## Stored data
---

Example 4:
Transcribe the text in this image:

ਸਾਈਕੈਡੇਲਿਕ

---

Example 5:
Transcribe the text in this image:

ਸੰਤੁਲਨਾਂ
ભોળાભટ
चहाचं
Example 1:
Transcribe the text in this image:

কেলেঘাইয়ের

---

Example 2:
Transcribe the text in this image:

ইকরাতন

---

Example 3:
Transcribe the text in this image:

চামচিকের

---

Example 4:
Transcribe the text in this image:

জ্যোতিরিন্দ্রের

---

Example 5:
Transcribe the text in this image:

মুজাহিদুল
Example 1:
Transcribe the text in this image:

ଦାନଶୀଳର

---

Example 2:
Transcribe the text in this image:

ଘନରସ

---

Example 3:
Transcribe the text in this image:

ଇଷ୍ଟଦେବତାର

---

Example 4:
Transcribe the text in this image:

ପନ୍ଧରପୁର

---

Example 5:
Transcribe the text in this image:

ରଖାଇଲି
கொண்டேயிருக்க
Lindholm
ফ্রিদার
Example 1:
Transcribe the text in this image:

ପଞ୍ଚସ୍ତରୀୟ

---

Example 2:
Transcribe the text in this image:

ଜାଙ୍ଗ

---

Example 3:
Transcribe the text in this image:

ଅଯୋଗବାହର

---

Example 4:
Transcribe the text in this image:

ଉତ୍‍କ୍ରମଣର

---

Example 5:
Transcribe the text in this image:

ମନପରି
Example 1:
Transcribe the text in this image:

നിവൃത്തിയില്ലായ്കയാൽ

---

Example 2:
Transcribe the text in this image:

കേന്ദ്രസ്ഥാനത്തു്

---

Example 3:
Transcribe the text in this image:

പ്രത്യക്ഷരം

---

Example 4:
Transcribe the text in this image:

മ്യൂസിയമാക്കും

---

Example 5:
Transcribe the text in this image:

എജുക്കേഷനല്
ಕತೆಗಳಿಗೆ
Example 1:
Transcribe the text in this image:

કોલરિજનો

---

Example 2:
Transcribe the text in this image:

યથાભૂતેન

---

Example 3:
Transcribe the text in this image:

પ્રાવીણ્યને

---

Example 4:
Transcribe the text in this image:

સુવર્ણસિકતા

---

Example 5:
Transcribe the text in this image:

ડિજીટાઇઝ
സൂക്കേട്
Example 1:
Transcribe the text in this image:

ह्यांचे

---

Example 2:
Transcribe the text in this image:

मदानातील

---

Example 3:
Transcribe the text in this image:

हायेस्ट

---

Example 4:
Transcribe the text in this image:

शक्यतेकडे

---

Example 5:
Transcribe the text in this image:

## Directions
Each record above should be set down again in its exact wording.

## Task output
---

Example 4:
Transcribe the text in this image:

ਸਾਈਕੈਡੇਲਿਕ

---

Example 5:
Transcribe the text in this image:

ਸੰਤੁਲਨਾਂ
ભોળાભટ
चहाचं
Example 1:
Transcribe the text in this image:

কেলেঘাইয়ের

---

Example 2:
Transcribe the text in this image:

ইকরাতন

---

Example 3:
Transcribe the text in this image:

চামচিকের

---

Example 4:
Transcribe the text in this image:

জ্যোতিরিন্দ্রের

---

Example 5:
Transcribe the text in this image:

মুজাহিদুল
Example 1:
Transcribe the text in this image:

ଦାନଶୀଳର

---

Example 2:
Transcribe the text in this image:

ଘନରସ

---

Example 3:
Transcribe the text in this image:

ଇଷ୍ଟଦେବତାର

---

Example 4:
Transcribe the text in this image:

ପନ୍ଧରପୁର

---

Example 5:
Transcribe the text in this image:

ରଖାଇଲି
கொண்டேயிருக்க
Lindholm
ফ্রিদার
Example 1:
Transcribe the text in this image:

ପଞ୍ଚସ୍ତରୀୟ

---

Example 2:
Transcribe the text in this image:

ଜାଙ୍ଗ

---

Example 3:
Transcribe the text in this image:

ଅଯୋଗବାହର

---

Example 4:
Transcribe the text in this image:

ଉତ୍‍କ୍ରମଣର

---

Example 5:
Transcribe the text in this image:

ମନପରି
Example 1:
Transcribe the text in this image:

നിവൃത്തിയില്ലായ്കയാൽ

---

Example 2:
Transcribe the text in this image:

കേന്ദ്രസ്ഥാനത്തു്

---

Example 3:
Transcribe the text in this image:

പ്രത്യക്ഷരം

---

Example 4:
Transcribe the text in this image:

മ്യൂസിയമാക്കും

---

Example 5:
Transcribe the text in this image:

എജുക്കേഷനല്
ಕತೆಗಳಿಗೆ
Example 1:
Transcribe the text in this image:

કોલરિજનો

---

Example 2:
Transcribe the text in this image:

યથાભૂતેન

---

Example 3:
Transcribe the text in this image:

પ્રાવીણ્યને

---

Example 4:
Transcribe the text in this image:

સુવર્ણસિકતા

---

Example 5:
Transcribe the text in this image:

ડિજીટાઇઝ
സൂക്കേട്
Example 1:
Transcribe the text in this image:

ह्यांचे

---

Example 2:
Transcribe the text in this image:

मदानातील

---

Example 3:
Transcribe the text in this image:

हायेस्ट

---

Example 4:
Transcribe the text in this image:

शक्यतेकडे

---

Example 5:
Transcribe the text in this image:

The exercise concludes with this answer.